■ TASK INSTRUCTIONS ■
Rewrite the items from the beginning through the line containing "технології у сучасній", swapping "грудня" for "листопада" and leaving all else unchanged.

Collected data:
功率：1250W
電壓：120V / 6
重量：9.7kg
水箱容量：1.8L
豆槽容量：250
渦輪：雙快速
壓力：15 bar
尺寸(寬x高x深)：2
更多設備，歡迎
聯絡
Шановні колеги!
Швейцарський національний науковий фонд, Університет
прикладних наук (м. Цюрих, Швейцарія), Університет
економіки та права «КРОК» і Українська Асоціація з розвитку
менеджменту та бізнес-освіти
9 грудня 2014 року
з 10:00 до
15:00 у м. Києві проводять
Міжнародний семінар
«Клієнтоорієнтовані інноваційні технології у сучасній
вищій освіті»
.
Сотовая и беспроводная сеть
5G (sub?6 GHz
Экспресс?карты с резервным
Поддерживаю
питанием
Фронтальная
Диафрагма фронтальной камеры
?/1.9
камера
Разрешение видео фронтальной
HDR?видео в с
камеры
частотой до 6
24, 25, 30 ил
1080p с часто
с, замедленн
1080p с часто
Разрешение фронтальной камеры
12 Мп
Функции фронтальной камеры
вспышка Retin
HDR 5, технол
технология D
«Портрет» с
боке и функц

■ RESULT ■
功率：1250W
電壓：120V / 6
重量：9.7kg
水箱容量：1.8L
豆槽容量：250
渦輪：雙快速
壓力：15 bar
尺寸(寬x高x深)：2
更多設備，歡迎
聯絡
Шановні колеги!
Швейцарський національний науковий фонд, Університет
прикладних наук (м. Цюрих, Швейцарія), Університет
економіки та права «КРОК» і Українська Асоціація з розвитку
менеджменту та бізнес-освіти
9 листопада 2014 року
з 10:00 до
15:00 у м. Києві проводять
Міжнародний семінар
«Клієнтоорієнтовані інноваційні технології у сучасній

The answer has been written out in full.